■ **PASSAGE**
'''

Therefore, there remains two options for the sandbox:

Deny clone3(2) with ENOSYS signaling libc to fallback to clone(2).
Emulate clone3(2) completely on behalf of the sandbox process.

Option 1 is simple and therefore common practice. However, this means getting no support of added features which is an unfortunate consequence. Going forward, this situation is only going to escalate further as Linux keeps adding more system calls with security-sensitive data in arguments hidden from seccomp(2) behind pointer indirection.

Option 2 is the obvious solution to the problem. Two decades ago, when I first got interested in sandboxing, providing this option in unprivileged userspace was a pipe-dream. Most unprivileged userspace sandbox tools, such as limon, mbox, nsjail, subterfugue, sydbox and systrace, used ptrace(2), which is a debugging interface and was not designed with the goal to act as a security boundary. The sandbox developer had to choose between PTRACE_SYSEMU and PTRACE_SYSCALL. Both came with a noticable overhead. Considering the lack of selective filtering capabilities of PTRACE_O_TRACESECCOMP, stopping the sandbox process at each and every system call boundary, once on syscall-entry and once on syscall-exit, was a dealbreaker for most interested users. There was no PTRACE_O_EXITKILL either so it was difficult to ensure the sandbox process does not outlive the sandboxer. The ptrace(2) requests PTRACE_GET_SYSCALL_INFO, and the newer PTRACE_SET_SYSCALL_INFO were missing so editing sandbox process' system call number, return value, or arguments in a portable way was a major pain. Reading/writing sandbox process memory using process_vm_readv(2) and process_vm_writev(2) were missing. The remaining choice is proc_pid_mem(5) but again it is designed as a debug interface which does not honour the page protections of the sandbox process unlike process_vm_* so the sandboxer could be used as a confused deputy to leak or overwrite memory regions that were otherwise inaccessible to the sandbox process. Finally, ptrace(2) is easily detectable with an EPERM return on a ptrace(2) PTRACE_TRACEME so most malware would not run under the sandbox, completely beating the purpose for malware analysts.

'''

■ **DATA RECORDS**
'''

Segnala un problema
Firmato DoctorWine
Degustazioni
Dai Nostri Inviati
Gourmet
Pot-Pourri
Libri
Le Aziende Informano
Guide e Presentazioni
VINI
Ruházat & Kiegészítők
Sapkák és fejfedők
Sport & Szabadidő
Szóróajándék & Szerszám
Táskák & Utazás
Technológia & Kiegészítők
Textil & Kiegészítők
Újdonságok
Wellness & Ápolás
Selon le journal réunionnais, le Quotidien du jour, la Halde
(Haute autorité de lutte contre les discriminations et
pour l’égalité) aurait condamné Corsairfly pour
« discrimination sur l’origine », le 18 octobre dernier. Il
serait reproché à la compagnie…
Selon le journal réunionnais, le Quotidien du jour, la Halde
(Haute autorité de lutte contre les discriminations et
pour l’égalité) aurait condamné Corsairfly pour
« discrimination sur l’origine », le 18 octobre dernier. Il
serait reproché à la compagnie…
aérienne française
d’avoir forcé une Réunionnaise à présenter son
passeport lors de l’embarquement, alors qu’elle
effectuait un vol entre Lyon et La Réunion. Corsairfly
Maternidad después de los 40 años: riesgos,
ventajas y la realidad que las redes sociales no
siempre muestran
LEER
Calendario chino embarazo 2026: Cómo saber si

'''
'''

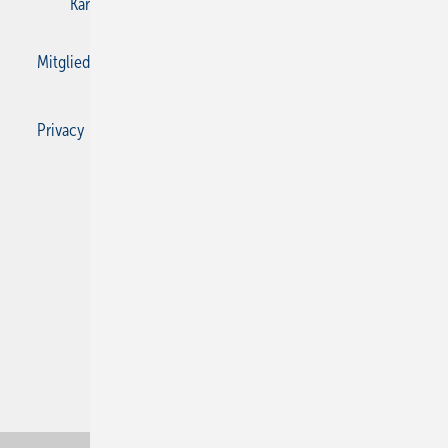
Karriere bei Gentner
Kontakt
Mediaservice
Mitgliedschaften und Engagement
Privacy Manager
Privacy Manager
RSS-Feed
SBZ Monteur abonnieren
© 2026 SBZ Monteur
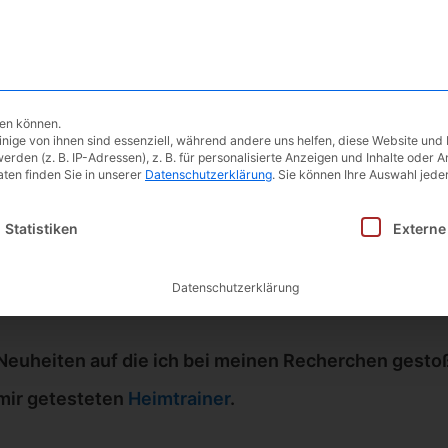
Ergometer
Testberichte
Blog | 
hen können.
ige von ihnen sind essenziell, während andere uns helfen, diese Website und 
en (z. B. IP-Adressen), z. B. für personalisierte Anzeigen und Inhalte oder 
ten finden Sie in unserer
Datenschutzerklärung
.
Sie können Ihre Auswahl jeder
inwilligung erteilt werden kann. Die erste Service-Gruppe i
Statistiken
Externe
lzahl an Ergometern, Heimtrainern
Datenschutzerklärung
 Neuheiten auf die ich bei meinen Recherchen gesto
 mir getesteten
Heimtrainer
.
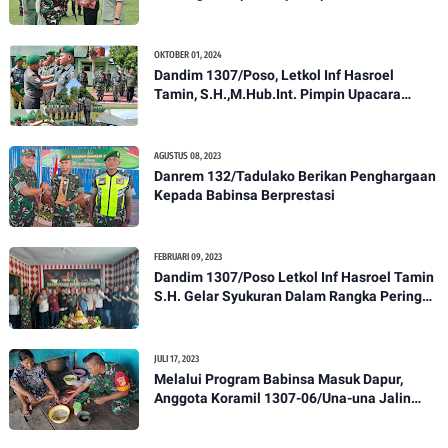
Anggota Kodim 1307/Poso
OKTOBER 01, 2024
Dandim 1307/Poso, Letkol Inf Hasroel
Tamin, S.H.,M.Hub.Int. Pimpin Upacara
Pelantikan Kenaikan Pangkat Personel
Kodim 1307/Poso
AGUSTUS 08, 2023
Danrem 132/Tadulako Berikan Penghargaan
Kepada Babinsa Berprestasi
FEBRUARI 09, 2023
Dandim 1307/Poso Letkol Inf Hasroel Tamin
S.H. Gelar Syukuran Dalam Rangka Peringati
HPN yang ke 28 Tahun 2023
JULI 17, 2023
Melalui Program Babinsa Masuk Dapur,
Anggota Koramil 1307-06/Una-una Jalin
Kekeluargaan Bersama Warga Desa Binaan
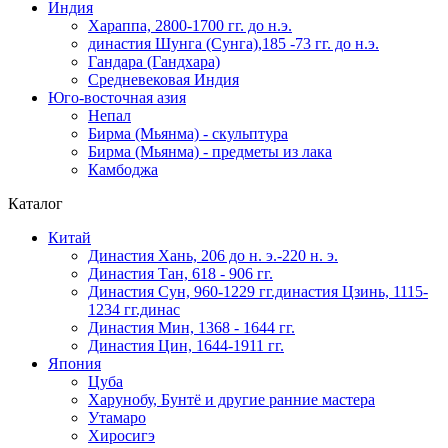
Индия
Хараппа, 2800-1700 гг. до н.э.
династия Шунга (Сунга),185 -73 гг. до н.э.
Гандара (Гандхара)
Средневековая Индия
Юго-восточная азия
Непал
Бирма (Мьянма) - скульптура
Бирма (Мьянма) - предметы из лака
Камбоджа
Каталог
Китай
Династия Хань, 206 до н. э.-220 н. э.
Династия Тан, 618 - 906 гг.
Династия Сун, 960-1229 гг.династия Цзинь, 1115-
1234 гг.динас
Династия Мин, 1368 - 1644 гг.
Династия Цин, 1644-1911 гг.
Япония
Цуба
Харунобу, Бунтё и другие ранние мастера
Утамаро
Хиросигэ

'''

■ **YOUR TASK**
Resume the passage on sandboxing clone3(2), starting right after its last sentence. The records aren't needed for anything here.

■ **SOLVED PROBLEM**
These were only the beginning of things to worry about. Tackling with the issue of TOCTOU in userspace was simply impossible. Many helpful interfaces that allows the current Syd sandbox to (attempt to) act as a (TOCTOU-free) security boundary in unprivileged user-space today, such as pidfd_getfd(2), SECCOMP_IOCTL_NOTIF_ADDFD and openat2(2) with RESOLVE_BENEATH, RESOLVE_SYMLINKS and RESOLVE_MAGICLINKS were missing. The list goes on. Therefore, it is fair to say things have improved substantially. However, there're still some open ends with clone3(2) being one of them. Within the context of the Syd sandbox, the others are chdir(2), execve(2), and open(2) family system calls with the O_PATH flag. Syd cannot provide safe access to AMD GPUs either because unlike Nvidia GPUs, opening the /dev/kfd character device has per-process limitations preventing the use of SECCOMP_IOCTL_NOTIF_ADDFD with them. There's a feature request on Linux kernel bugzilla about these issues. There may be other unprivileged userspace sandboxes out there with different requirements, but it's safe to say pidfds with their ability to duplicate sandbox process file descriptors using pidfd_getfd(2) cover most of the ground.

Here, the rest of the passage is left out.